EXERCÍCIO CURTO A: Segundo o texto sobre poesia de revolta, quantos poetas brasileiros estão reunidos na antologia?
EXERCÍCIO CURTO B: Prossiga com o texto sobre poesia de revolta a partir do ponto em que ele termina.

TEXTO PARA LEITURA:
A poesia é, entre outras coisas, uma experiência de diálogo. Diálogos íntimos que, na configuração das palavras, tornam-se públicos. Enquanto experiência de diálogo o poema é, em dimensões inesgotáveis, produtor de debates. Debates que refletem o existir que é, sobretudo, político.

50 Poemas de revolta, antologia publicada pela Companhia das Letras em 2018, reúne 34 poetas brasileiros, dos clássicos aos contemporâneos, que trazem a poesia como grito contra o autoritarismo, o ódio, o preconceito e a opressão em suas diversas faces, meandros e tempos.

“Repensemos a tarefa de pensar o mundo” disse Hilda Hilst. E isso fazem os poemas que compõem a antologia. Sob o signo de “revolta”, as questões contempladas nos versos evidenciam as várias negligências e violências que desolam o social. Os poetas não hesitam em levantar bandeiras, expressar indignação, tecer críticas e alertas.

Assumindo a revolta como uma expressão da esperança, concluo: poesia é resistência.

Confira três dos 50 poemas reunidos no livro:

1. Não há vagas (Ferreira Gullar)

O preço do feijão
não cabe no poema. O preço
do arroz
não cabe no poema.

ITENS FORNECIDOS:
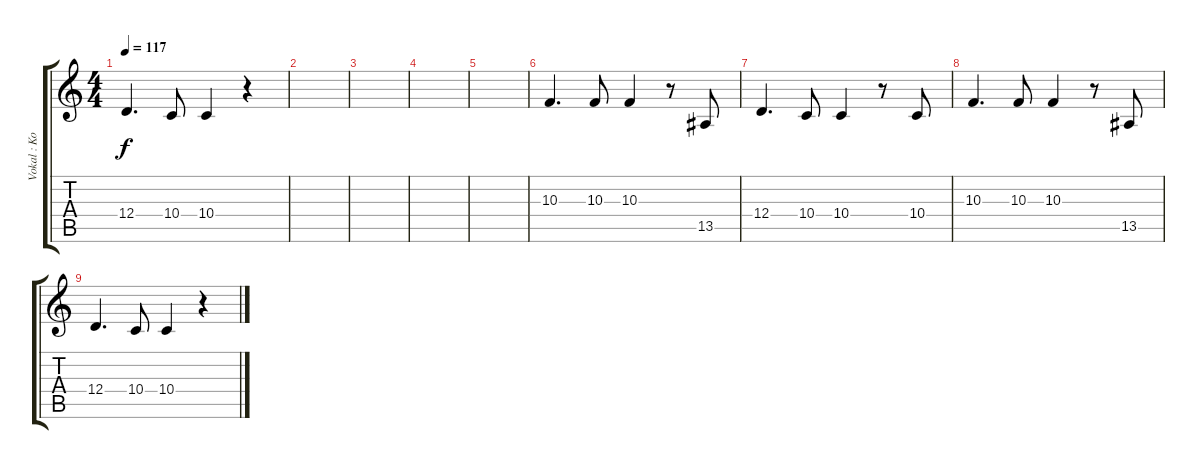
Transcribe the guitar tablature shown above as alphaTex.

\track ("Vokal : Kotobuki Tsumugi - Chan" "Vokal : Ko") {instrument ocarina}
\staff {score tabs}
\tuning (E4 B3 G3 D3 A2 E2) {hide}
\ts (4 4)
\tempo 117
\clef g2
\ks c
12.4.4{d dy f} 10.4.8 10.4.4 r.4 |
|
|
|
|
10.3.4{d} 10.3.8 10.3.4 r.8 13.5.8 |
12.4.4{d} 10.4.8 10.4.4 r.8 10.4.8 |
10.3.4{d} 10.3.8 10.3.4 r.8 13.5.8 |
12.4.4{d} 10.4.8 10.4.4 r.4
* * *
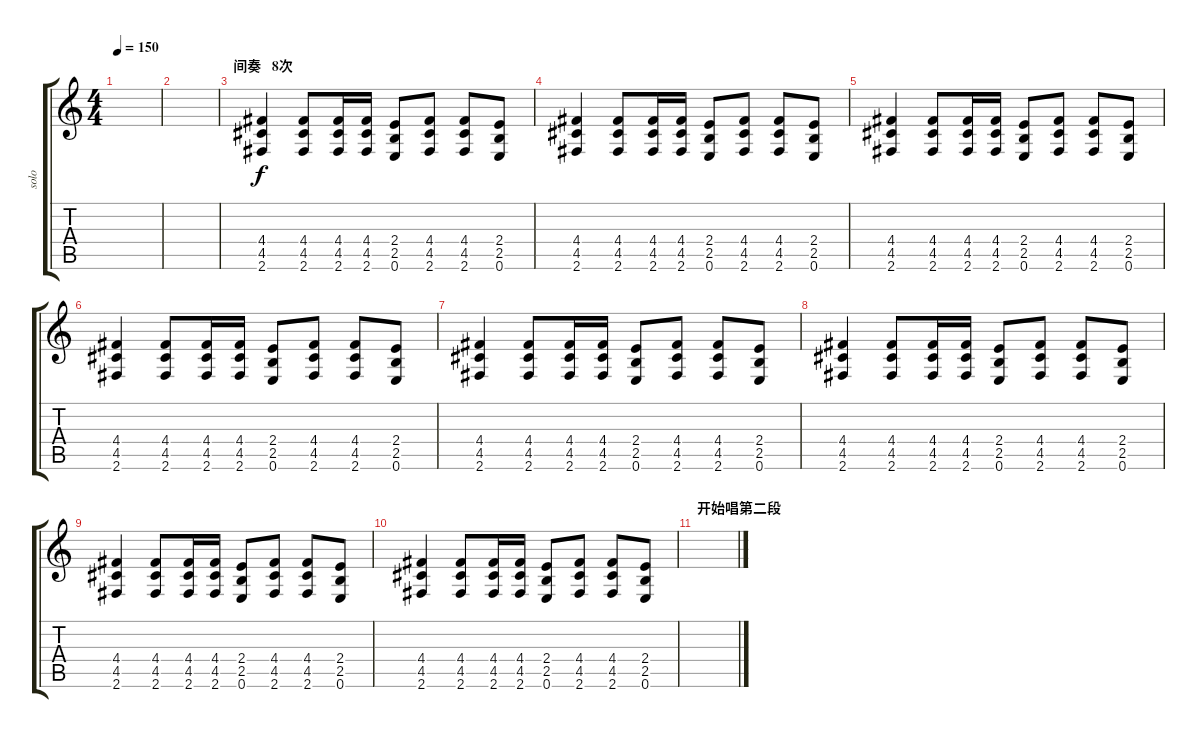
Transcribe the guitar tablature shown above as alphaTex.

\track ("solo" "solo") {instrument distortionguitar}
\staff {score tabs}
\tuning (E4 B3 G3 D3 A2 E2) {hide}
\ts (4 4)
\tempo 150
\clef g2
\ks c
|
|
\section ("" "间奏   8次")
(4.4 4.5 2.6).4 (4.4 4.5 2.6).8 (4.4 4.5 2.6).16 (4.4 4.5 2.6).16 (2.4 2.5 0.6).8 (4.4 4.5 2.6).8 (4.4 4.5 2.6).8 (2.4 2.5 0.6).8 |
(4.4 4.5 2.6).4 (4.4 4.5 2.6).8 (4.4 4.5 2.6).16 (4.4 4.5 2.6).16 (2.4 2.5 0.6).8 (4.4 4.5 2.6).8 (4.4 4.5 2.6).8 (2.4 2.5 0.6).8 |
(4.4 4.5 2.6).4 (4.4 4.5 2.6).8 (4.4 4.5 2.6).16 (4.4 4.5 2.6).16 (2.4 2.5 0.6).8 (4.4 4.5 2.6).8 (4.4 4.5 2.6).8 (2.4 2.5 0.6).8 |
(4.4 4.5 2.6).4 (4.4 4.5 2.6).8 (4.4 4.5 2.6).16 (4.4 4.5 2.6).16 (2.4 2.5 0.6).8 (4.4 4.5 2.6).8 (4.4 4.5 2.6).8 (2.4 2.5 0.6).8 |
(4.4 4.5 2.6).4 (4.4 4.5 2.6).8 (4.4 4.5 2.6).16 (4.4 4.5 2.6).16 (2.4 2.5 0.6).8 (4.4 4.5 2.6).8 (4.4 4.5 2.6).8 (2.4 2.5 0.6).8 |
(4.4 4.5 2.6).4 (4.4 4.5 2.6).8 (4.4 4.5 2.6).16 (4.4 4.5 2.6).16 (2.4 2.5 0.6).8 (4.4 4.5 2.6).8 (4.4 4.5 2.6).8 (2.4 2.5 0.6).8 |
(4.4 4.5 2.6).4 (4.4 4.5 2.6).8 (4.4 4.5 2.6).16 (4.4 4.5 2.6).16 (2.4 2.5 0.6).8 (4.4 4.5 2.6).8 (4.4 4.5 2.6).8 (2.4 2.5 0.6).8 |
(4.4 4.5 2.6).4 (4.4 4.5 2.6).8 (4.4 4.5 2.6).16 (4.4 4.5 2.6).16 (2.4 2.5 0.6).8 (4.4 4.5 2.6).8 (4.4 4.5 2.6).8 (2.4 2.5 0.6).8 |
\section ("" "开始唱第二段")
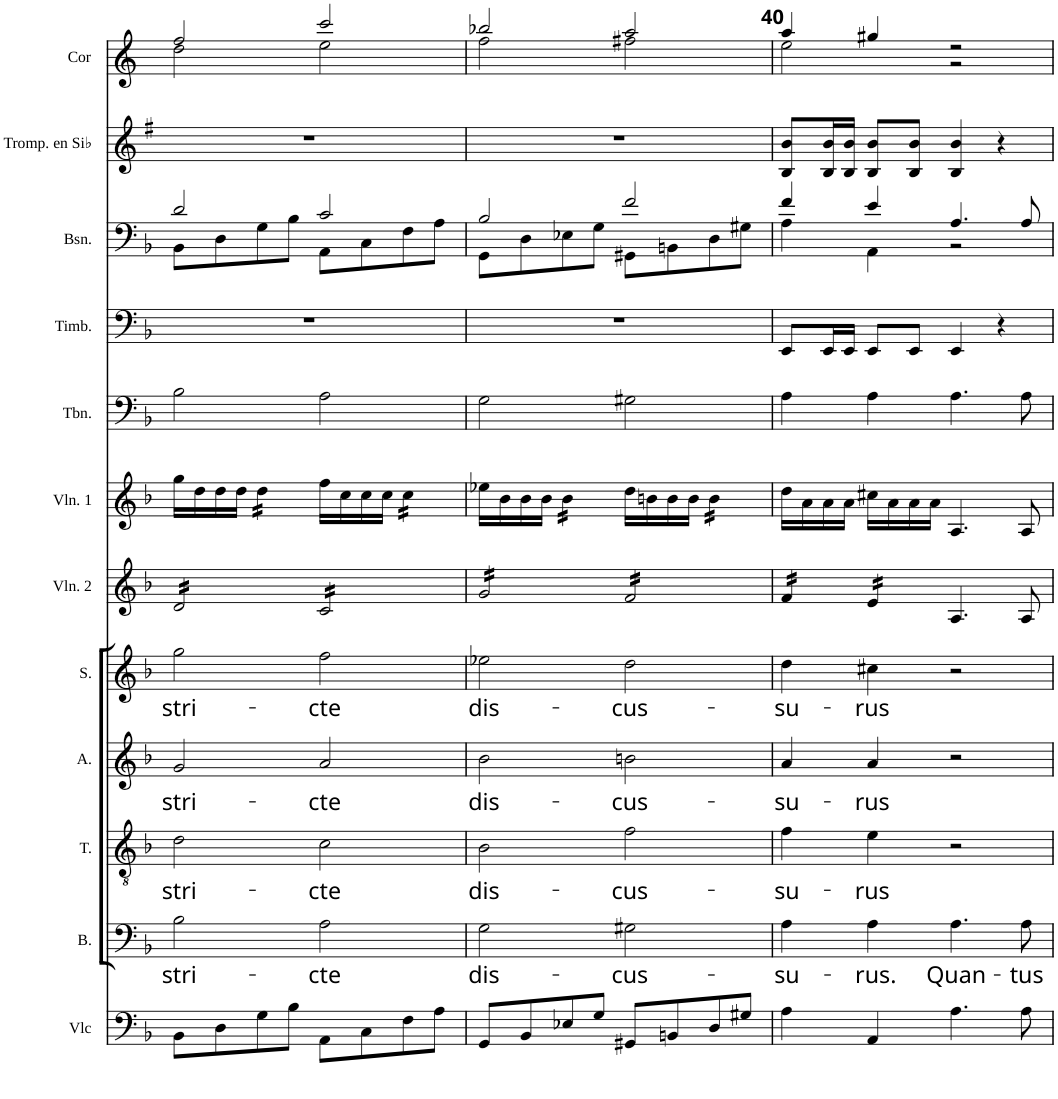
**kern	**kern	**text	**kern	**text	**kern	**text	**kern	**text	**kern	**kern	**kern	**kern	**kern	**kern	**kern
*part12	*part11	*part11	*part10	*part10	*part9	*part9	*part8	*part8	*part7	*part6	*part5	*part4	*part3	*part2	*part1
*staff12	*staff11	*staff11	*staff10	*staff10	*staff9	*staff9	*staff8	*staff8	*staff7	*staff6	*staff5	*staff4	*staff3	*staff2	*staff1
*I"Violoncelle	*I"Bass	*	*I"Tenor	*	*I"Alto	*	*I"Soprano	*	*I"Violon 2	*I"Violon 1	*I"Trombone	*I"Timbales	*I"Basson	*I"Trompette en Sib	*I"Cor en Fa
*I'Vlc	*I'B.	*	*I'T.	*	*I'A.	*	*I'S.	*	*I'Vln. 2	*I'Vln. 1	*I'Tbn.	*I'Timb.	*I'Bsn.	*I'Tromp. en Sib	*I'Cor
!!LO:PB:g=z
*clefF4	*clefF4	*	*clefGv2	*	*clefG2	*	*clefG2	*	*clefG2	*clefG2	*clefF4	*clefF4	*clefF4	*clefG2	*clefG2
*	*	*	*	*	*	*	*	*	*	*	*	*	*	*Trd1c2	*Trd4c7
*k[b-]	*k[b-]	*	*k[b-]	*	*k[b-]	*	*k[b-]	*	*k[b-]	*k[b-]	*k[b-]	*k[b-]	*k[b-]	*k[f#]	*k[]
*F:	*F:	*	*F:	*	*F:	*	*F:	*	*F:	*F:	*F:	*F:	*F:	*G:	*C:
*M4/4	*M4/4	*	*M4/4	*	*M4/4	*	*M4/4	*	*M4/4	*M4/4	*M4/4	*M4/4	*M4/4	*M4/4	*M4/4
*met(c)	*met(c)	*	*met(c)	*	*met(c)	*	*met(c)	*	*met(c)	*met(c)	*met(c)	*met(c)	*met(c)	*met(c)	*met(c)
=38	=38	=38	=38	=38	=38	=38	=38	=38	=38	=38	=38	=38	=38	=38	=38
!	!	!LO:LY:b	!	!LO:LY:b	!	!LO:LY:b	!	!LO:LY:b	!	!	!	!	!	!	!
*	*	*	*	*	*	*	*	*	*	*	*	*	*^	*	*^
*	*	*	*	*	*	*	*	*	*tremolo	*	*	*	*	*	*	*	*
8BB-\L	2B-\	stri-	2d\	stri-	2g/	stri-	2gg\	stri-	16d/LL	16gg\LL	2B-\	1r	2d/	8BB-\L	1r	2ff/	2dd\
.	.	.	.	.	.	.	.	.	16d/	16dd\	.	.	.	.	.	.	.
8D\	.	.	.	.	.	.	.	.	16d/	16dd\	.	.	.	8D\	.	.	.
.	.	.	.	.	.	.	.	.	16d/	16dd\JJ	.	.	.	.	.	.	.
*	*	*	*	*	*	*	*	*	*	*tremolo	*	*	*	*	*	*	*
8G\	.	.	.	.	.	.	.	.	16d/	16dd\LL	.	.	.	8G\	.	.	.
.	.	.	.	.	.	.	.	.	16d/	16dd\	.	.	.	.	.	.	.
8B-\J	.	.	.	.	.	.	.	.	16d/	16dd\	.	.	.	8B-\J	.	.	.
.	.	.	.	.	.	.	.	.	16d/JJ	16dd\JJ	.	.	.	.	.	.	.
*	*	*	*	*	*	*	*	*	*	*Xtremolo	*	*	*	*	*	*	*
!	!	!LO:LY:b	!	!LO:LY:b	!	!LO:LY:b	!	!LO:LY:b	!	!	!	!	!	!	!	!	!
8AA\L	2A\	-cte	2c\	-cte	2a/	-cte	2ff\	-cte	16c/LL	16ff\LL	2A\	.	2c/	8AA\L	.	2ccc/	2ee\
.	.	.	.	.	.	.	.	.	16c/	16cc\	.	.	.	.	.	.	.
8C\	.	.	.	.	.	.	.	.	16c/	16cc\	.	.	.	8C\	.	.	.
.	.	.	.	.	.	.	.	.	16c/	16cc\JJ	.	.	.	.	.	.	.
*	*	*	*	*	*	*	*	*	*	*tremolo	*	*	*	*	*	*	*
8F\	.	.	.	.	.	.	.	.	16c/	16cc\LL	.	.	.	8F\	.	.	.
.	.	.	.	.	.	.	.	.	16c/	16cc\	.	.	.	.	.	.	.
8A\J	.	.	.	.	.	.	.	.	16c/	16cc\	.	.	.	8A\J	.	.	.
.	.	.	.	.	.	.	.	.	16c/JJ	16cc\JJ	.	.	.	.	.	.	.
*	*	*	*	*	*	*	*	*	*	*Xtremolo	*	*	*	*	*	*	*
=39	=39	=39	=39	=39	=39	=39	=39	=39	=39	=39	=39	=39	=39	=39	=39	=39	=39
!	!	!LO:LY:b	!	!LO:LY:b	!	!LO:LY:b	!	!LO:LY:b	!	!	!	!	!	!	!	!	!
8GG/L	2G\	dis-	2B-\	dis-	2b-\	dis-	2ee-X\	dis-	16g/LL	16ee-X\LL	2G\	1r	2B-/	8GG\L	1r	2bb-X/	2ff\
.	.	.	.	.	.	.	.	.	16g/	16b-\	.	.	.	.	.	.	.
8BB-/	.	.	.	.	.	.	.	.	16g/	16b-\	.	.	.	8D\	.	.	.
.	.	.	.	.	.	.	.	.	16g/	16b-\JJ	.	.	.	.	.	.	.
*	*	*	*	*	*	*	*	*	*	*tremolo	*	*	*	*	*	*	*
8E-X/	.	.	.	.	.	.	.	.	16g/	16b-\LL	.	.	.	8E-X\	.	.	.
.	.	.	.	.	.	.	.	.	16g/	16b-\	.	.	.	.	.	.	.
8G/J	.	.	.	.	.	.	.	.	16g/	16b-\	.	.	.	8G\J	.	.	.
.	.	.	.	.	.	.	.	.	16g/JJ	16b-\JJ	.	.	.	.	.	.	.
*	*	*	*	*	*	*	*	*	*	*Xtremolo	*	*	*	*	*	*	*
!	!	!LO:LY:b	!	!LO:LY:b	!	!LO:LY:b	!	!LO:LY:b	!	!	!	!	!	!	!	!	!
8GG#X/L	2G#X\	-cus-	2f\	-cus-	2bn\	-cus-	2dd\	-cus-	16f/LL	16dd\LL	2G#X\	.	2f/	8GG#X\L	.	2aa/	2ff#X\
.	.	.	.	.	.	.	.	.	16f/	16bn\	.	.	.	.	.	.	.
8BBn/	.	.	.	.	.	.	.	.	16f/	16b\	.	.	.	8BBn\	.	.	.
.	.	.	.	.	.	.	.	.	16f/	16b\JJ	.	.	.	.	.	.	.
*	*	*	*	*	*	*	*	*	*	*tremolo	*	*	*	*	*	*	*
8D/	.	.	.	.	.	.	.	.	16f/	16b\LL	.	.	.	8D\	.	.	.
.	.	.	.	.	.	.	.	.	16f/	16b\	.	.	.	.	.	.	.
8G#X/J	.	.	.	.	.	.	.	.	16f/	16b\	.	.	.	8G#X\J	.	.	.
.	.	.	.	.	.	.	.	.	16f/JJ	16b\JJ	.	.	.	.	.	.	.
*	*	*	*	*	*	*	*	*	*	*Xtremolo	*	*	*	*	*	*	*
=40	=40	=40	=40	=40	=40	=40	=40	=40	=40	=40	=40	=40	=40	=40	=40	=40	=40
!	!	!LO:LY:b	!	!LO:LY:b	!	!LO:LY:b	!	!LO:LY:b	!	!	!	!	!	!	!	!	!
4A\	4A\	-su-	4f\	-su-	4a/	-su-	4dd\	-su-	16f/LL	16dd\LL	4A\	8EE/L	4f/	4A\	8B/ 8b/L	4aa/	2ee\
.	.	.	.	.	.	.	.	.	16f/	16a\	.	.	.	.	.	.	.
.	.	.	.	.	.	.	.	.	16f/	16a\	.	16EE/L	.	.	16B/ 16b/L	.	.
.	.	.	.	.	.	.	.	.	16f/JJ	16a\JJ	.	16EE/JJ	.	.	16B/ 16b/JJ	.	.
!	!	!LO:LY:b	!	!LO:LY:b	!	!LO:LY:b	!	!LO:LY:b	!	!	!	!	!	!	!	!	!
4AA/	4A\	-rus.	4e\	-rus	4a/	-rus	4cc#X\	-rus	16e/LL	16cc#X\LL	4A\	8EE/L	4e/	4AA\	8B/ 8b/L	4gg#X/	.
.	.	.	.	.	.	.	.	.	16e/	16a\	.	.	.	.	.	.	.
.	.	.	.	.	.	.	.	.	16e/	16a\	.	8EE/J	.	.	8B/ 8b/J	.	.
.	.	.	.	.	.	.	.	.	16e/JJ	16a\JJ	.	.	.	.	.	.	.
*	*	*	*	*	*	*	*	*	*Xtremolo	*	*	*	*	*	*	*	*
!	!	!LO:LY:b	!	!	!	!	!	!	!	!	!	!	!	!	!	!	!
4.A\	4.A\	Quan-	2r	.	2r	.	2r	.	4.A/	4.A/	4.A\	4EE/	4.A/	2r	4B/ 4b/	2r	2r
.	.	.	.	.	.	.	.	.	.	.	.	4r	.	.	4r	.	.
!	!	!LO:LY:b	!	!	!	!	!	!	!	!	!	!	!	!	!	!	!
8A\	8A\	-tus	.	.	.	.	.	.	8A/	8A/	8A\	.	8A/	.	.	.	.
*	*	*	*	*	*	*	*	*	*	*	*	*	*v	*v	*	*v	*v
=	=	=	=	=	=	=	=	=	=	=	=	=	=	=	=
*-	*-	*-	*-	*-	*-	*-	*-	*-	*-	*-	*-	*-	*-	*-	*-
==
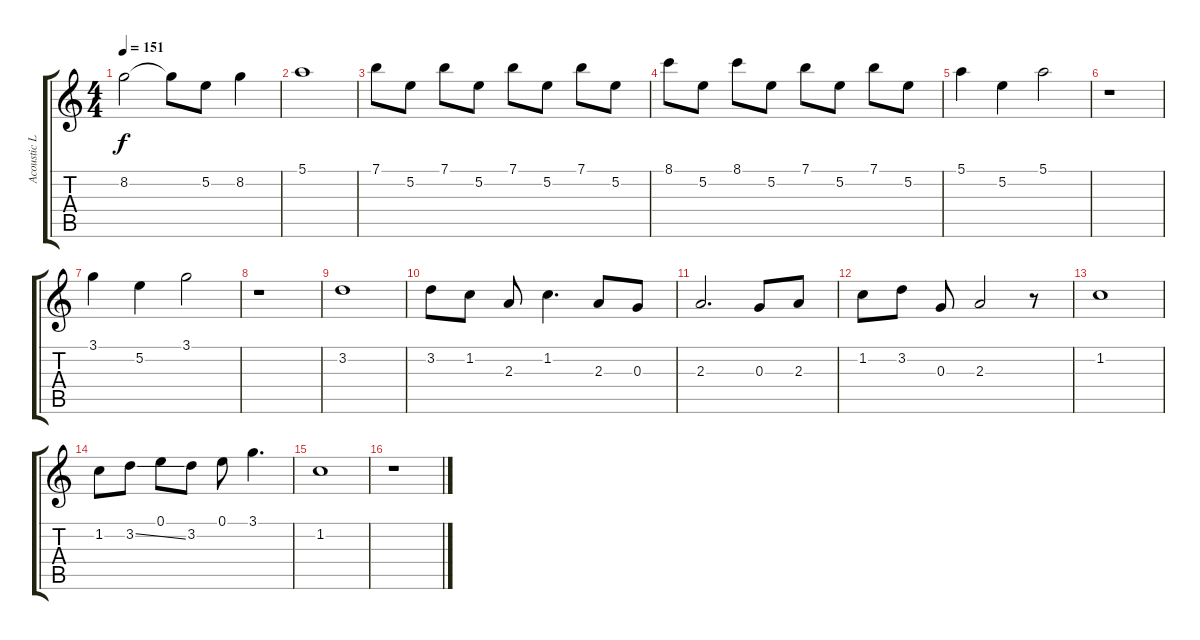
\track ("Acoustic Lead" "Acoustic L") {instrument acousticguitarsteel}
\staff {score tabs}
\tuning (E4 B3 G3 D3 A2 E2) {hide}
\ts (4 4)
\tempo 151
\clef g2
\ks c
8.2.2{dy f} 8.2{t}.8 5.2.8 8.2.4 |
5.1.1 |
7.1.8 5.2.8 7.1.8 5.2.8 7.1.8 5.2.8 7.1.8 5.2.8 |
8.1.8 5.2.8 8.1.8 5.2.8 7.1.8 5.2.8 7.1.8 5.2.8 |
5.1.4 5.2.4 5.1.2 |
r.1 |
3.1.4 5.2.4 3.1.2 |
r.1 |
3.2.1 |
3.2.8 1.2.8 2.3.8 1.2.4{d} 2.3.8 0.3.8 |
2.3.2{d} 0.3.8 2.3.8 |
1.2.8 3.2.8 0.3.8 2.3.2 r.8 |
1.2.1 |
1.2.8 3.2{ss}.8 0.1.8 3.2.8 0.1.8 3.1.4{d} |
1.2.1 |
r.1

RESPOSTA A: A antologia reúne 34 poetas brasileiros.

RESPOSTA B:
Não cabem no poema o gás
luz e telefone
a sonegação
do leite
da carne
do açucar
do pão

O funcionário público
não cabe no poema
com seu salário de fome
sua vida fechada
em arquivos.

Como não cabe no poema
o operário
que esmerila seu dia de aço
e carvão
nas oficinas escuras

– porque o poema, senhores,
está fechado:
“não há vagas”

So cabe no poema
o homem sem estômago
a mulher de nuvens
a fruta sem preço
O poema senhores,
não fede
nem cheira

2. Disseram na Câmara (Francisco Alvim)

Quem não estiver seriamente preocupado e perplexo
não está bem informado

3. Vozes-mulheres (Conceição Evaristo)

A voz de minha bisavó
ecoou criança
nos porões do navio.
ecoou lamentos
de uma infância perdida.
A voz de minha avó
ecoou obediência
aos brancos-donos de tudo.
A voz de minha mãe
ecoou baixinho revolta
no fundo das cozinhas alheias
debaixo das trouxas
roupagens sujas dos brancos
pelo caminho empoeirado
rumo à favela
A minha voz ainda
ecoa versos perplexos
com rimas de sangue
e fome.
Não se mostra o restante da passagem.